In this prospective, randomised, open-label, blinded end-point study, we will use high-resolution vessel-wall MRI to evaluate the efficacy and safety of alirocumab in patients who had an acute ischaemic stroke from ICAS. We will recruit 66 patients who had an acute ischaemic stroke within 7 days of symptom onset, who had symptomatic intracranial artery stenosis (>30%) at the middle cerebral artery, basilar artery or intracranial internal carotid artery. Among them, 22 patients will be randomised to the intervention group to receive treatment with 75 mg alirocumab subcutaneously every 2 weeks for a total of 26 weeks, while those in the control group will not. All patients in both groups will receive antiplatelet agents and high-intensity statins, including 20 mg rosuvastatin or 40-80 mg atorvastatin or at the maximum tolerated dose. All of them will undergo MRI at recruitment and after 26 weeks. The primary outcomes are changes in intracranial atherosclerotic plaques in the MRI before and after 6 months treatment. This trial is being conducted at Chang Gung Memorial Hospital at Chiayi, Taiwan.
This trial has been approved by the Institutional Review Board of Chang Gung Memorial Hospital (approval no. 202 002 482A3). Written informed consent will be obtained from all research participants. Study results will be published as peer-reviewed articles.

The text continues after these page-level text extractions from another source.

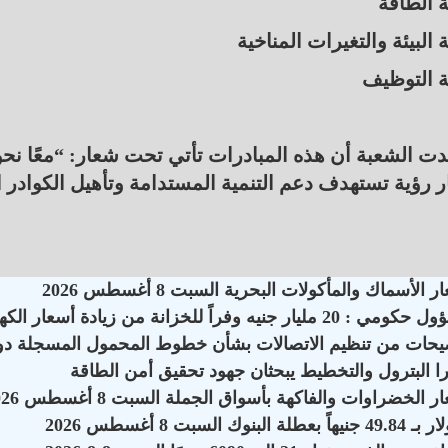
ة الطاقة
 البيئة والتغيرات المناخية
ة التوظيف
دت الشعبة أن هذه المبادرات تأتي تحت شعار: “معًا ن
 رؤية تستهدف دعم التنمية المستدامة وتأهيل الكوادر ا
 الأسماك والمأكولات البحرية السبت 8 أغسطس 2026
 20 مليار جنيه وفراً للخزانة من زيادة أسعار الكهرباء
يحات من تنظيم الاتصالات بشأن خطوط المحمول المسجلة دو
ا البترول والتخطيط يبحثان جهود تحقيق أمن الطاقة
ر الخضراوات والفاكهة بأسواق الجملة السبت 8 أغسطس 2026
اً بعطلة البنوك السبت 8 أغسطس 2026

ClinicalTrials.gov, Identifier: NCT05001984; Pre-results.
双联抗血小板治疗和高强度他汀类药物是急性症状性颅内动脉粥样硬化狭窄(ICAS)患者的主要治疗方法。阿利西尤单抗是一种单克隆抗体,可抑制脯氨酰肽链内切酶/丝氨酸羧肽酶 9,与他汀类药物相比,能更有效地降低低密度脂蛋白胆固醇水平,且副作用较少。我们假设,在他汀类药物治疗的基础上加用阿利西尤单抗治疗可以稳定颅内斑块并降低动脉狭窄程度。
在这项前瞻性、随机、开放标签、盲终点研究中,我们将使用高分辨率血管壁 MRI 来评估阿利西尤单抗在 ICAS 导致急性缺血性脑卒中患者中的疗效和安全性。我们将招募 66 名发病 7 天内发生急性缺血性脑卒中且大脑中动脉、基底动脉或颅内颈内动脉存在症状性颅内动脉狭窄(>30%)的患者。其中,22 名患者将被随机分配到干预组,接受皮下注射 75 mg 阿利西尤单抗,每 2 周 1 次,共 26 周,而对照组则不接受治疗。两组患者均接受抗血小板药物和高强度他汀类药物治疗,包括 20 mg 瑞舒伐他汀或 40-80 mg 阿托伐他汀或最大耐受剂量。所有患者在入组时和 26 周后均进行 MRI 检查。主要结局是治疗 6 个月后 MRI 上颅内动脉粥样硬化斑块的变化。该试验正在台湾嘉义长庚纪念医院进行。
该试验已获得长庚纪念医院机构审查委员会的批准(批准号 202002482A3)。将从所有研究参与者处获得书面知情同意。研究结果将发表为同行评议文章。
ClinicalTrials.gov,标识符:NCT05001984;预结果。